In 34 Euroleague games last season, Petrusev averaged 10.7 points on 54.2 percent shooting, 5.2 rebounds and 0.7 blocks in only 22.7 minutes per game. Across 72 games in all leagues, he shot 43.0 percent from three-point range, albeit on relatively low volume (49-of-114).
Petrusev spent each of the past three summers with the Sixers at summer league, although this year was his best performance by far. Across five games between Salt Lake City and Las Vegas, the 23-year-old big man averaged 10.4 points on 57.1 percent shooting, 6.2 rebounds and 1.4 blocks in only 22.1 minutes per outing.
The Sixers signed him to a two-year, $3.0 million deal in mid-July, although only around $560,000 is currently guaranteed. The remaining roughly $560,000 of his salary this season doesn’t become guaranteed until Jan.10, and his $1.9 million salary in 2024-25 is fully non-guaranteed until Jan. 10, 2025.
Between Joel Embiid, Mo Bamba and Paul Reed, the Sixers should be set in the frontcourt, health permitting. It wouldn’t be a surprise if Petrusev spent most of the season shuffling between the end of the Sixers’ bench and the G League with the Delaware 87ers. But with Montrezl Harrell sidelined by a torn ACL and medial meniscus that he suffered during the offseason, Petrusev’s roster spot may be relatively safe as a break-glass-in-case-of-emergency big man.
Harrell declined his $2.76 million player option in June, only to re-sign with the Sixers less than a month later.
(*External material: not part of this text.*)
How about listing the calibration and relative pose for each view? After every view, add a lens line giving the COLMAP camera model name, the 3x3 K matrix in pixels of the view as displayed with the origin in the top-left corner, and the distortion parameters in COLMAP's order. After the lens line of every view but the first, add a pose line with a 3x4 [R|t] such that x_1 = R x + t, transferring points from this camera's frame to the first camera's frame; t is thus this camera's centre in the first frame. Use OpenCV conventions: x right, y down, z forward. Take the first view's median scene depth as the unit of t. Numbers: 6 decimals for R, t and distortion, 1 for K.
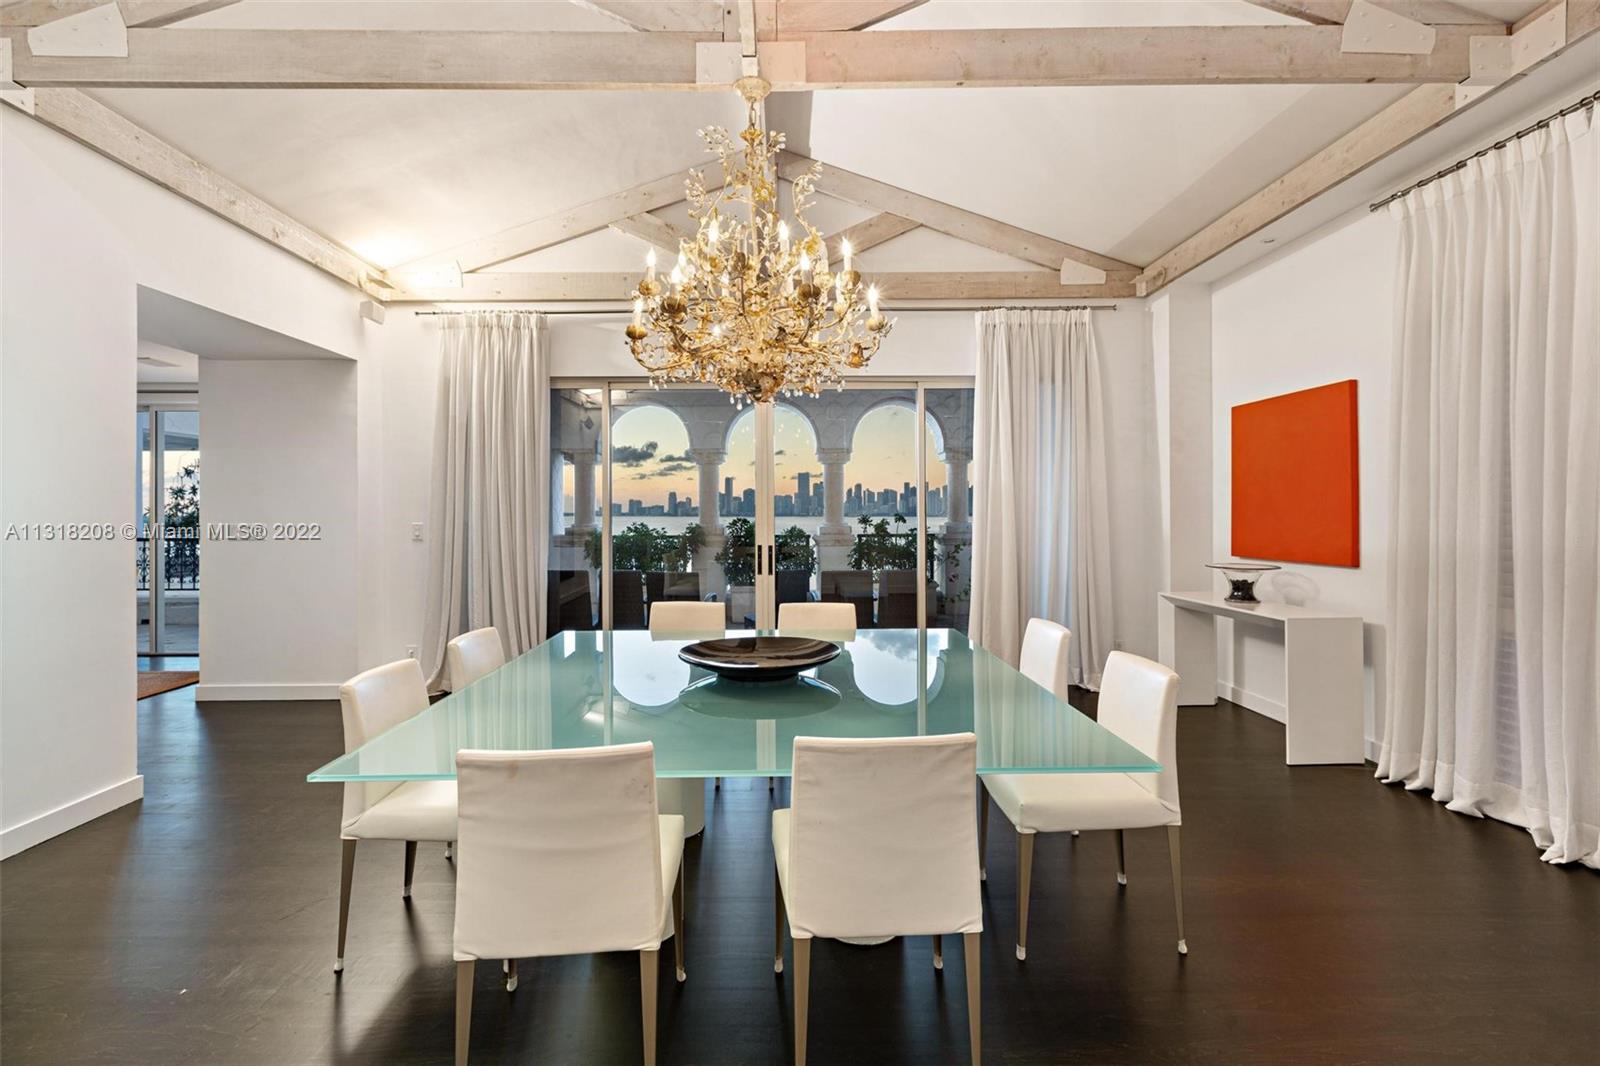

At the time, the move behooved both Harrell and the Sixers. Since he re-signed on a one-year, veteran-minimum deal, he’ll earn $2.89 million—roughly $130,000 more than he would have if he picked up his player option. But the NBA will cover roughly $875,000 of that contract, leaving the Sixers with only a $2.0 million cap hit for Harrell.
Harrell spent most of last season as the primary backup to Embiid, although then-head coach Doc Rivers pivoted to Reed after last year’s trade deadline. Harrell appeared in only eight games over the final two months of the regular season, and he played seven total minutes across their 11-game playoff run.
With Embiid, Reed, Bamba and Petrusev in the fold this year, Harrell likely wasn’t looking at much playing time even if he were healthy. Now that he figures to miss the season recovering from his torn ACL and meniscus, he’ll serve zero on-court purpose for the Sixers this year.
Had Harrell’s contract been either non-guaranteed or partially guaranteed, he’d be the no-brainer option to waive. However, he’s on a fully guaranteed deal, which means waiving him would come with no financial benefit, unlike Green or Petrusev.
Depending on how the Harden saga plays out over the next few weeks, the Sixers may have a better read on whether they have legitimate championship aspirations these season. If they do fancy themselves a contender, they should be willing to eat Harrell’s contract—they could even stretch the cap hit evenly over the next three seasons, if so desired—rather than waiving a potential contributor like Green or Petrusev.